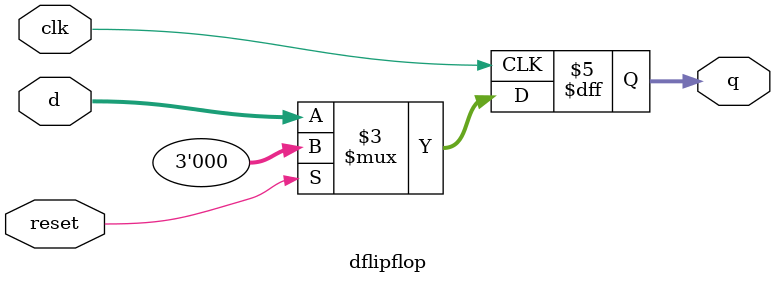
<source format=v>
`timescale 1ns / 1ps


module dflipflop
# (parameter n=3)
(
input  clk , 
input  reset ,
input  [n-1 : 0] d ,  
output reg [n-1 : 0 ] q 


    );
 always @ (posedge clk ) begin 
  if (reset)
        q <= 0 ;
  else 
       q<= d ; 
   end 
 
 
endmodule

</source>
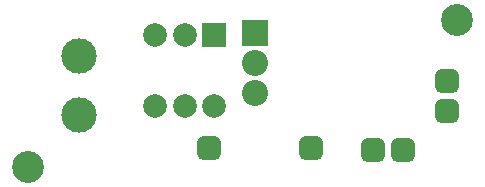
<source format=gbs>
G04*
G04 #@! TF.GenerationSoftware,Altium Limited,Altium Designer,20.1.11 (218)*
G04*
G04 Layer_Color=16711935*
%FSLAX25Y25*%
%MOIN*%
G70*
G04*
G04 #@! TF.SameCoordinates,1FFAB4DC-9B42-4647-A341-CC47B364B69B*
G04*
G04*
G04 #@! TF.FilePolarity,Negative*
G04*
G01*
G75*
G04:AMPARAMS|DCode=14|XSize=78.74mil|YSize=78.74mil|CornerRadius=19.68mil|HoleSize=0mil|Usage=FLASHONLY|Rotation=0.000|XOffset=0mil|YOffset=0mil|HoleType=Round|Shape=RoundedRectangle|*
%AMROUNDEDRECTD14*
21,1,0.07874,0.03937,0,0,0.0*
21,1,0.03937,0.07874,0,0,0.0*
1,1,0.03937,0.01968,-0.01968*
1,1,0.03937,-0.01968,-0.01968*
1,1,0.03937,-0.01968,0.01968*
1,1,0.03937,0.01968,0.01968*
%
%ADD14ROUNDEDRECTD14*%
%ADD15C,0.07874*%
%ADD16R,0.07874X0.07874*%
%ADD18C,0.11811*%
G04:AMPARAMS|DCode=19|XSize=78.74mil|YSize=78.74mil|CornerRadius=19.68mil|HoleSize=0mil|Usage=FLASHONLY|Rotation=270.000|XOffset=0mil|YOffset=0mil|HoleType=Round|Shape=RoundedRectangle|*
%AMROUNDEDRECTD19*
21,1,0.07874,0.03937,0,0,270.0*
21,1,0.03937,0.07874,0,0,270.0*
1,1,0.03937,-0.01968,-0.01968*
1,1,0.03937,-0.01968,0.01968*
1,1,0.03937,0.01968,0.01968*
1,1,0.03937,0.01968,-0.01968*
%
%ADD19ROUNDEDRECTD19*%
%ADD21R,0.08674X0.08674*%
%ADD22C,0.08674*%
%ADD23C,0.10642*%
D14*
X101252Y12599D02*
D03*
X67252D02*
D03*
X121890Y11811D02*
D03*
X131890D02*
D03*
D15*
X49213Y26378D02*
D03*
X59055D02*
D03*
X68898D02*
D03*
X49213Y50000D02*
D03*
X59055D02*
D03*
D16*
X68898D02*
D03*
D18*
X24016Y23622D02*
D03*
Y43307D02*
D03*
D19*
X146457Y24803D02*
D03*
Y34803D02*
D03*
D21*
X82677Y50709D02*
D03*
D22*
Y40709D02*
D03*
Y30709D02*
D03*
D23*
X6693Y6299D02*
D03*
X150000Y55118D02*
D03*
M02*

</source>
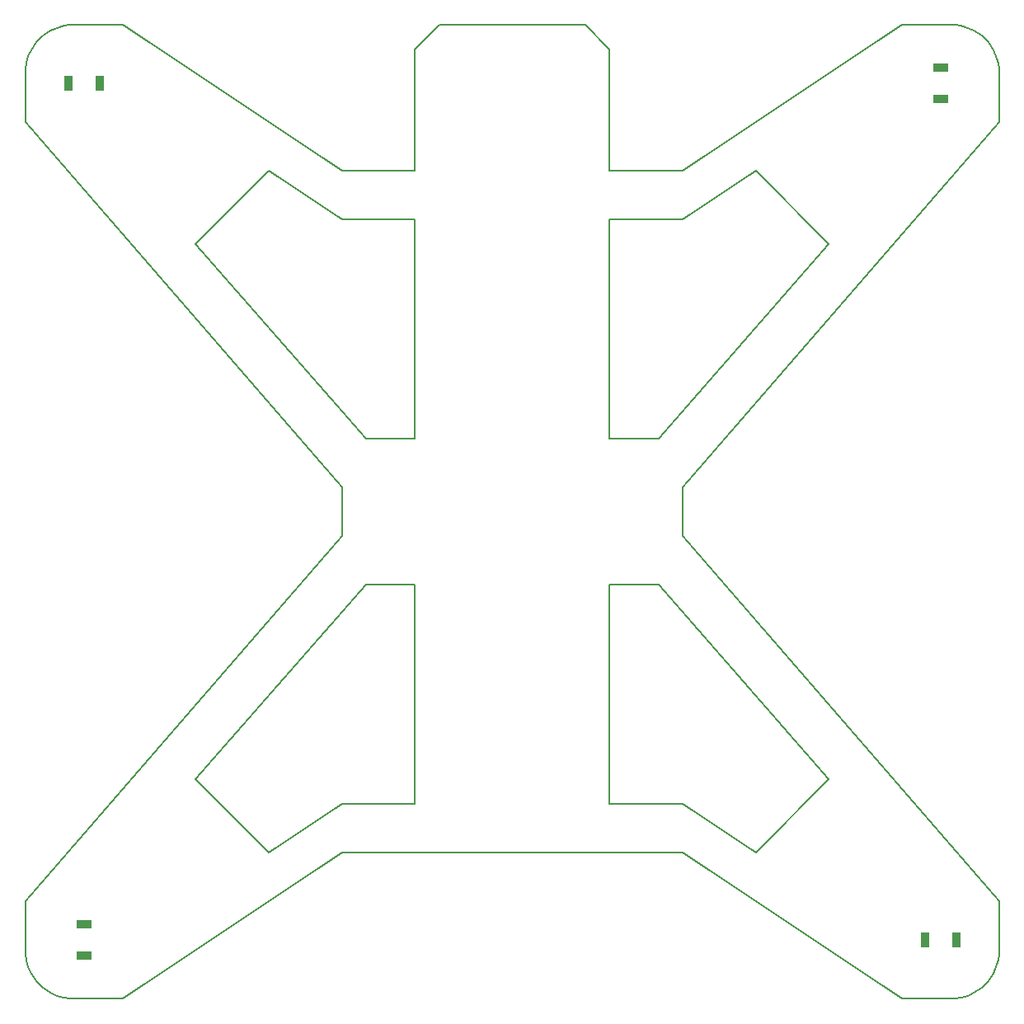
<source format=gbr>
G04 PROTEUS RS274X GERBER FILE*
%FSLAX45Y45*%
%MOMM*%
G01*
%ADD30R,1.524000X0.889000*%
%ADD31R,0.889000X1.524000*%
%ADD73C,0.203200*%
D30*
X-4400000Y-4240000D03*
X-4400000Y-4560000D03*
D31*
X+4240000Y-4400000D03*
X+4560000Y-4400000D03*
D30*
X+4400000Y+4240000D03*
X+4400000Y+4560000D03*
D31*
X-4240000Y+4400000D03*
X-4560000Y+4400000D03*
D73*
X-4000000Y-5000000D02*
X-4500000Y-5000000D01*
X-4551964Y-4997475D01*
X-4602234Y-4990051D01*
X-4650581Y-4977959D01*
X-4696777Y-4961426D01*
X-4740593Y-4940681D01*
X-4781799Y-4915955D01*
X-4820168Y-4887474D01*
X-4855469Y-4855469D01*
X-4887474Y-4820168D01*
X-4915955Y-4781799D01*
X-4940682Y-4740593D01*
X-4961426Y-4696777D01*
X-4977959Y-4650581D01*
X-4990051Y-4602234D01*
X-4997475Y-4551964D01*
X-5000000Y-4500000D01*
X-5000000Y-4000000D01*
X-1750000Y-250000D01*
X-1750000Y+250000D01*
X-5000000Y+4000000D01*
X-5000000Y+4500000D01*
X-4997475Y+4551964D01*
X-4990051Y+4602234D01*
X-4977959Y+4650581D01*
X-4961426Y+4696777D01*
X-4940682Y+4740593D01*
X-4915955Y+4781799D01*
X-4887474Y+4820168D01*
X-4855469Y+4855469D01*
X-4820168Y+4887474D01*
X-4781799Y+4915955D01*
X-4740593Y+4940681D01*
X-4696777Y+4961426D01*
X-4650581Y+4977959D01*
X-4602234Y+4990051D01*
X-4551964Y+4997475D01*
X-4500000Y+5000000D01*
X-4000000Y+5000000D01*
X-1750000Y+3500000D01*
X-1000000Y+3500000D01*
X-1000000Y+4750000D01*
X-750000Y+5000000D01*
X+750000Y+5000000D01*
X+1000000Y+4750000D01*
X+1000000Y+3500000D01*
X+1750000Y+3500000D01*
X+4000000Y+5000000D01*
X+4500000Y+5000000D01*
X+4551964Y+4997475D01*
X+4602234Y+4990051D01*
X+4650581Y+4977959D01*
X+4696777Y+4961426D01*
X+4740593Y+4940681D01*
X+4781799Y+4915955D01*
X+4820168Y+4887474D01*
X+4855469Y+4855469D01*
X+4887474Y+4820168D01*
X+4915955Y+4781799D01*
X+4940682Y+4740593D01*
X+4961426Y+4696777D01*
X+4977959Y+4650581D01*
X+4990051Y+4602234D01*
X+4997475Y+4551964D01*
X+5000000Y+4500000D01*
X+5000000Y+4000000D01*
X+1750000Y+250000D01*
X+1750000Y-250000D01*
X+5000000Y-4000000D01*
X+5000000Y-4500000D01*
X+4997475Y-4551964D01*
X+4990051Y-4602234D01*
X+4977959Y-4650581D01*
X+4961426Y-4696777D01*
X+4940682Y-4740593D01*
X+4915955Y-4781799D01*
X+4887474Y-4820168D01*
X+4855469Y-4855469D01*
X+4820168Y-4887474D01*
X+4781799Y-4915955D01*
X+4740593Y-4940681D01*
X+4696777Y-4961426D01*
X+4650581Y-4977959D01*
X+4602234Y-4990051D01*
X+4551964Y-4997475D01*
X+4500000Y-5000000D01*
X+4000000Y-5000000D01*
X+1750000Y-3500000D01*
X-1750000Y-3500000D01*
X-4000000Y-5000000D01*
X-3250000Y-2750000D02*
X-2500000Y-3500000D01*
X-1750000Y-3000000D01*
X-1000000Y-3000000D01*
X-1000000Y-750000D01*
X-1500000Y-750000D01*
X-3250000Y-2750000D01*
X+3250000Y-2750000D02*
X+2500000Y-3500000D01*
X+1750000Y-3000000D01*
X+1000000Y-3000000D01*
X+1000000Y-750000D01*
X+1500000Y-750000D01*
X+3250000Y-2750000D01*
X+3250000Y+2750000D02*
X+2500000Y+3500000D01*
X+1750000Y+3000000D01*
X+1000000Y+3000000D01*
X+1000000Y+750000D01*
X+1500000Y+750000D01*
X+3250000Y+2750000D01*
X-3250000Y+2750000D02*
X-2500000Y+3500000D01*
X-1750000Y+3000000D01*
X-1000000Y+3000000D01*
X-1000000Y+750000D01*
X-1500000Y+750000D01*
X-3250000Y+2750000D01*
M02*

</source>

· · · ·

▸ How to complete this task
Set down a word-for-word copy of the records, dropping any picture.

▸ Task output
<source format=v>
`timescale 1ns / 1ps


module dflipflop
# (parameter n=3)
(
input  clk , 
input  reset ,
input  [n-1 : 0] d ,  
output reg [n-1 : 0 ] q 


    );
 always @ (posedge clk ) begin 
  if (reset)
        q <= 0 ;
  else 
       q<= d ; 
   end 
 
 
endmodule

</source>
<source format=gbs>
G04*
G04 #@! TF.GenerationSoftware,Altium Limited,Altium Designer,20.1.11 (218)*
G04*
G04 Layer_Color=16711935*
%FSLAX25Y25*%
%MOIN*%
G70*
G04*
G04 #@! TF.SameCoordinates,1FFAB4DC-9B42-4647-A341-CC47B364B69B*
G04*
G04*
G04 #@! TF.FilePolarity,Negative*
G04*
G01*
G75*
G04:AMPARAMS|DCode=14|XSize=78.74mil|YSize=78.74mil|CornerRadius=19.68mil|HoleSize=0mil|Usage=FLASHONLY|Rotation=0.000|XOffset=0mil|YOffset=0mil|HoleType=Round|Shape=RoundedRectangle|*
%AMROUNDEDRECTD14*
21,1,0.07874,0.03937,0,0,0.0*
21,1,0.03937,0.07874,0,0,0.0*
1,1,0.03937,0.01968,-0.01968*
1,1,0.03937,-0.01968,-0.01968*
1,1,0.03937,-0.01968,0.01968*
1,1,0.03937,0.01968,0.01968*
%
%ADD14ROUNDEDRECTD14*%
%ADD15C,0.07874*%
%ADD16R,0.07874X0.07874*%
%ADD18C,0.11811*%
G04:AMPARAMS|DCode=19|XSize=78.74mil|YSize=78.74mil|CornerRadius=19.68mil|HoleSize=0mil|Usage=FLASHONLY|Rotation=270.000|XOffset=0mil|YOffset=0mil|HoleType=Round|Shape=RoundedRectangle|*
%AMROUNDEDRECTD19*
21,1,0.07874,0.03937,0,0,270.0*
21,1,0.03937,0.07874,0,0,270.0*
1,1,0.03937,-0.01968,-0.01968*
1,1,0.03937,-0.01968,0.01968*
1,1,0.03937,0.01968,0.01968*
1,1,0.03937,0.01968,-0.01968*
%
%ADD19ROUNDEDRECTD19*%
%ADD21R,0.08674X0.08674*%
%ADD22C,0.08674*%
%ADD23C,0.10642*%
D14*
X101252Y12599D02*
D03*
X67252D02*
D03*
X121890Y11811D02*
D03*
X131890D02*
D03*
D15*
X49213Y26378D02*
D03*
X59055D02*
D03*
X68898D02*
D03*
X49213Y50000D02*
D03*
X59055D02*
D03*
D16*
X68898D02*
D03*
D18*
X24016Y23622D02*
D03*
Y43307D02*
D03*
D19*
X146457Y24803D02*
D03*
Y34803D02*
D03*
D21*
X82677Y50709D02*
D03*
D22*
Y40709D02*
D03*
Y30709D02*
D03*
D23*
X6693Y6299D02*
D03*
X150000Y55118D02*
D03*
M02*

</source>
<source format=gbr>
G04 PROTEUS RS274X GERBER FILE*
%FSLAX45Y45*%
%MOMM*%
G01*
%ADD30R,1.524000X0.889000*%
%ADD31R,0.889000X1.524000*%
%ADD73C,0.203200*%
D30*
X-4400000Y-4240000D03*
X-4400000Y-4560000D03*
D31*
X+4240000Y-4400000D03*
X+4560000Y-4400000D03*
D30*
X+4400000Y+4240000D03*
X+4400000Y+4560000D03*
D31*
X-4240000Y+4400000D03*
X-4560000Y+4400000D03*
D73*
X-4000000Y-5000000D02*
X-4500000Y-5000000D01*
X-4551964Y-4997475D01*
X-4602234Y-4990051D01*
X-4650581Y-4977959D01*
X-4696777Y-4961426D01*
X-4740593Y-4940681D01*
X-4781799Y-4915955D01*
X-4820168Y-4887474D01*
X-4855469Y-4855469D01*
X-4887474Y-4820168D01*
X-4915955Y-4781799D01*
X-4940682Y-4740593D01*
X-4961426Y-4696777D01*
X-4977959Y-4650581D01*
X-4990051Y-4602234D01*
X-4997475Y-4551964D01*
X-5000000Y-4500000D01*
X-5000000Y-4000000D01*
X-1750000Y-250000D01*
X-1750000Y+250000D01*
X-5000000Y+4000000D01*
X-5000000Y+4500000D01*
X-4997475Y+4551964D01*
X-4990051Y+4602234D01*
X-4977959Y+4650581D01*
X-4961426Y+4696777D01*
X-4940682Y+4740593D01*
X-4915955Y+4781799D01*
X-4887474Y+4820168D01*
X-4855469Y+4855469D01*
X-4820168Y+4887474D01*
X-4781799Y+4915955D01*
X-4740593Y+4940681D01*
X-4696777Y+4961426D01*
X-4650581Y+4977959D01*
X-4602234Y+4990051D01*
X-4551964Y+4997475D01*
X-4500000Y+5000000D01*
X-4000000Y+5000000D01*
X-1750000Y+3500000D01*
X-1000000Y+3500000D01*
X-1000000Y+4750000D01*
X-750000Y+5000000D01*
X+750000Y+5000000D01*
X+1000000Y+4750000D01*
X+1000000Y+3500000D01*
X+1750000Y+3500000D01*
X+4000000Y+5000000D01*
X+4500000Y+5000000D01*
X+4551964Y+4997475D01*
X+4602234Y+4990051D01*
X+4650581Y+4977959D01*
X+4696777Y+4961426D01*
X+4740593Y+4940681D01*
X+4781799Y+4915955D01*
X+4820168Y+4887474D01*
X+4855469Y+4855469D01*
X+4887474Y+4820168D01*
X+4915955Y+4781799D01*
X+4940682Y+4740593D01*
X+4961426Y+4696777D01*
X+4977959Y+4650581D01*
X+4990051Y+4602234D01*
X+4997475Y+4551964D01*
X+5000000Y+4500000D01*
X+5000000Y+4000000D01*
X+1750000Y+250000D01*
X+1750000Y-250000D01*
X+5000000Y-4000000D01*
X+5000000Y-4500000D01*
X+4997475Y-4551964D01*
X+4990051Y-4602234D01*
X+4977959Y-4650581D01*
X+4961426Y-4696777D01*
X+4940682Y-4740593D01*
X+4915955Y-4781799D01*
X+4887474Y-4820168D01*
X+4855469Y-4855469D01*
X+4820168Y-4887474D01*
X+4781799Y-4915955D01*
X+4740593Y-4940681D01*
X+4696777Y-4961426D01*
X+4650581Y-4977959D01*
X+4602234Y-4990051D01*
X+4551964Y-4997475D01*
X+4500000Y-5000000D01*
X+4000000Y-5000000D01*
X+1750000Y-3500000D01*
X-1750000Y-3500000D01*
X-4000000Y-5000000D01*
X-3250000Y-2750000D02*
X-2500000Y-3500000D01*
X-1750000Y-3000000D01*
X-1000000Y-3000000D01*
X-1000000Y-750000D01*
X-1500000Y-750000D01*
X-3250000Y-2750000D01*
X+3250000Y-2750000D02*
X+2500000Y-3500000D01*
X+1750000Y-3000000D01*
X+1000000Y-3000000D01*
X+1000000Y-750000D01*
X+1500000Y-750000D01*
X+3250000Y-2750000D01*
X+3250000Y+2750000D02*
X+2500000Y+3500000D01*
X+1750000Y+3000000D01*
X+1000000Y+3000000D01*
X+1000000Y+750000D01*
X+1500000Y+750000D01*
X+3250000Y+2750000D01*
X-3250000Y+2750000D02*
X-2500000Y+3500000D01*
X-1750000Y+3000000D01*
X-1000000Y+3000000D01*
X-1000000Y+750000D01*
X-1500000Y+750000D01*
X-3250000Y+2750000D01*
M02*

</source>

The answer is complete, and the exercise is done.